### WORK TO BE COMPLETED
All entries should be printed precisely as written.

__________________________________________________

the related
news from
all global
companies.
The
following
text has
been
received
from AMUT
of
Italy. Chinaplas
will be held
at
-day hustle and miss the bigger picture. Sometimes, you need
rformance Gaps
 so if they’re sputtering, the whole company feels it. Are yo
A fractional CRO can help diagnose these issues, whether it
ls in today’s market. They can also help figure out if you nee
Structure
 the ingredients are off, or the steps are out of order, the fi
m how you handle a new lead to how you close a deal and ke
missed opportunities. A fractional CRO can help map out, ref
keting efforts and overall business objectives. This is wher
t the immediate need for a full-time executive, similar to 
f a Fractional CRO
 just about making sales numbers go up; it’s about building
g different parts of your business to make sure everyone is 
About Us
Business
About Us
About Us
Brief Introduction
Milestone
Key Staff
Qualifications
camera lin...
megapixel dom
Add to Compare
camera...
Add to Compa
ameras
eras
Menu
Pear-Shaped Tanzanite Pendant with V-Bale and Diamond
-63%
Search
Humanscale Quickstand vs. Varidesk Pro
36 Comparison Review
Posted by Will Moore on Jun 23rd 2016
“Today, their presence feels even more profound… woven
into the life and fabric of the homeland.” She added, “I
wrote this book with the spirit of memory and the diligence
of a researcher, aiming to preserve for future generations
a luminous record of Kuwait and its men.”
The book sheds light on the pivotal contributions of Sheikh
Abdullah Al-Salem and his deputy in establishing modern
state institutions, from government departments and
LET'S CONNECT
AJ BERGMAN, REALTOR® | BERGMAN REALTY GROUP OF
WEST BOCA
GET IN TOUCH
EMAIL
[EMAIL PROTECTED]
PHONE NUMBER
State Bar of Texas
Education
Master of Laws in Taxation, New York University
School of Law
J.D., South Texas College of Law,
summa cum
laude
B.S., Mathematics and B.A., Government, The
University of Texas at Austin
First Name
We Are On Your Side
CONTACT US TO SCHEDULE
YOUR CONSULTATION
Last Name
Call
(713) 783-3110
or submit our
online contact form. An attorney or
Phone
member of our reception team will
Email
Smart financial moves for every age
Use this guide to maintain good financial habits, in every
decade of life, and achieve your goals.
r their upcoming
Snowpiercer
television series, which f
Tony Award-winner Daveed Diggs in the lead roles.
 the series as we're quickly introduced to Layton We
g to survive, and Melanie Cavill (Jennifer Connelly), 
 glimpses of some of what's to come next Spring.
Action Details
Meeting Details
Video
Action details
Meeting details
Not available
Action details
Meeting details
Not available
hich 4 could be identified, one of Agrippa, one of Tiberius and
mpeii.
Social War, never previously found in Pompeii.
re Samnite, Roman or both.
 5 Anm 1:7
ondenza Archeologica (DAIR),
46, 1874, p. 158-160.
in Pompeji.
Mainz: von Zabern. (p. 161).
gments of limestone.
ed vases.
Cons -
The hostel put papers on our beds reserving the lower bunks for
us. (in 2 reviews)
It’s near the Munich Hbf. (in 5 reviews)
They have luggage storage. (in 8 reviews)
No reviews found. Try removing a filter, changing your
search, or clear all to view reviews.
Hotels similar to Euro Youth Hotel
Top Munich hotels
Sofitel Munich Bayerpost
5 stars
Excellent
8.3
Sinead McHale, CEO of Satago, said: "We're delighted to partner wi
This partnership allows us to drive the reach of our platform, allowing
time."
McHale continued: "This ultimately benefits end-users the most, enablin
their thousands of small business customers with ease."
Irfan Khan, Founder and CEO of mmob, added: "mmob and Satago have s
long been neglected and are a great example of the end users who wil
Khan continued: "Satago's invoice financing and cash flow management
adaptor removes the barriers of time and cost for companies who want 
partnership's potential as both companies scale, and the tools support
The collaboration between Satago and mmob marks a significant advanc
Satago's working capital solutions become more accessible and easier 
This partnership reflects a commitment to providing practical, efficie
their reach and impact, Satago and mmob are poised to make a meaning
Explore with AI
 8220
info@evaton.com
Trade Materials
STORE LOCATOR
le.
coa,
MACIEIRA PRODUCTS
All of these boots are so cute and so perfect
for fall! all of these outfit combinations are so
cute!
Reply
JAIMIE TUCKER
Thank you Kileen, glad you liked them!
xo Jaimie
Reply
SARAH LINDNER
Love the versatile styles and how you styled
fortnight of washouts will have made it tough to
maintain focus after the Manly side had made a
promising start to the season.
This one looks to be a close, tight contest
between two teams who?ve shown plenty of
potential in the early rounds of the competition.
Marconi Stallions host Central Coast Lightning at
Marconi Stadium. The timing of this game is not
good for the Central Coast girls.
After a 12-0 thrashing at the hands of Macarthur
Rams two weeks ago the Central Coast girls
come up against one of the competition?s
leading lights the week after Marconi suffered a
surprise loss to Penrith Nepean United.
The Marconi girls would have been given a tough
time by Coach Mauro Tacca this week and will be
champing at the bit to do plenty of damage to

__________________________________________________

### TASK SOLUTION
the related
news from
all global
companies.
The
following
text has
been
received
from AMUT
of
Italy. Chinaplas
will be held
at
-day hustle and miss the bigger picture. Sometimes, you need
rformance Gaps
 so if they’re sputtering, the whole company feels it. Are yo
A fractional CRO can help diagnose these issues, whether it
ls in today’s market. They can also help figure out if you nee
Structure
 the ingredients are off, or the steps are out of order, the fi
m how you handle a new lead to how you close a deal and ke
missed opportunities. A fractional CRO can help map out, ref
keting efforts and overall business objectives. This is wher
t the immediate need for a full-time executive, similar to 
f a Fractional CRO
 just about making sales numbers go up; it’s about building
g different parts of your business to make sure everyone is 
About Us
Business
About Us
About Us
Brief Introduction
Milestone
Key Staff
Qualifications
camera lin...
megapixel dom
Add to Compare
camera...
Add to Compa
ameras
eras
Menu
Pear-Shaped Tanzanite Pendant with V-Bale and Diamond
-63%
Search
Humanscale Quickstand vs. Varidesk Pro
36 Comparison Review
Posted by Will Moore on Jun 23rd 2016
“Today, their presence feels even more profound… woven
into the life and fabric of the homeland.” She added, “I
wrote this book with the spirit of memory and the diligence
of a researcher, aiming to preserve for future generations
a luminous record of Kuwait and its men.”
The book sheds light on the pivotal contributions of Sheikh
Abdullah Al-Salem and his deputy in establishing modern
state institutions, from government departments and
LET'S CONNECT
AJ BERGMAN, REALTOR® | BERGMAN REALTY GROUP OF
WEST BOCA
GET IN TOUCH
EMAIL
[EMAIL PROTECTED]
PHONE NUMBER
State Bar of Texas
Education
Master of Laws in Taxation, New York University
School of Law
J.D., South Texas College of Law,
summa cum
laude
B.S., Mathematics and B.A., Government, The
University of Texas at Austin
First Name
We Are On Your Side
CONTACT US TO SCHEDULE
YOUR CONSULTATION
Last Name
Call
(713) 783-3110
or submit our
online contact form. An attorney or
Phone
member of our reception team will
Email
Smart financial moves for every age
Use this guide to maintain good financial habits, in every
decade of life, and achieve your goals.
r their upcoming
Snowpiercer
television series, which f
Tony Award-winner Daveed Diggs in the lead roles.
 the series as we're quickly introduced to Layton We
g to survive, and Melanie Cavill (Jennifer Connelly), 
 glimpses of some of what's to come next Spring.
Action Details
Meeting Details
Video
Action details
Meeting details
Not available
Action details
Meeting details
Not available
hich 4 could be identified, one of Agrippa, one of Tiberius and
mpeii.
Social War, never previously found in Pompeii.
re Samnite, Roman or both.
 5 Anm 1:7
ondenza Archeologica (DAIR),
46, 1874, p. 158-160.
in Pompeji.
Mainz: von Zabern. (p. 161).
gments of limestone.
ed vases.
Cons -
The hostel put papers on our beds reserving the lower bunks for
us. (in 2 reviews)
It’s near the Munich Hbf. (in 5 reviews)
They have luggage storage. (in 8 reviews)
No reviews found. Try removing a filter, changing your
search, or clear all to view reviews.
Hotels similar to Euro Youth Hotel
Top Munich hotels
Sofitel Munich Bayerpost
5 stars
Excellent
8.3
Sinead McHale, CEO of Satago, said: "We're delighted to partner wi
This partnership allows us to drive the reach of our platform, allowing
time."
McHale continued: "This ultimately benefits end-users the most, enablin
their thousands of small business customers with ease."
Irfan Khan, Founder and CEO of mmob, added: "mmob and Satago have s
long been neglected and are a great example of the end users who wil
Khan continued: "Satago's invoice financing and cash flow management
adaptor removes the barriers of time and cost for companies who want 
partnership's potential as both companies scale, and the tools support
The collaboration between Satago and mmob marks a significant advanc
Satago's working capital solutions become more accessible and easier 
This partnership reflects a commitment to providing practical, efficie
their reach and impact, Satago and mmob are poised to make a meaning
Explore with AI
 8220
info@evaton.com
Trade Materials
STORE LOCATOR
le.
coa,
MACIEIRA PRODUCTS
All of these boots are so cute and so perfect
for fall! all of these outfit combinations are so
cute!
Reply
JAIMIE TUCKER
Thank you Kileen, glad you liked them!
xo Jaimie
Reply
SARAH LINDNER
Love the versatile styles and how you styled
fortnight of washouts will have made it tough to
maintain focus after the Manly side had made a
promising start to the season.
This one looks to be a close, tight contest
between two teams who?ve shown plenty of
potential in the early rounds of the competition.
Marconi Stallions host Central Coast Lightning at
Marconi Stadium. The timing of this game is not
good for the Central Coast girls.
After a 12-0 thrashing at the hands of Macarthur
Rams two weeks ago the Central Coast girls
come up against one of the competition?s
leading lights the week after Marconi suffered a
surprise loss to Penrith Nepean United.
The Marconi girls would have been given a tough
time by Coach Mauro Tacca this week and will be
champing at the bit to do plenty of damage to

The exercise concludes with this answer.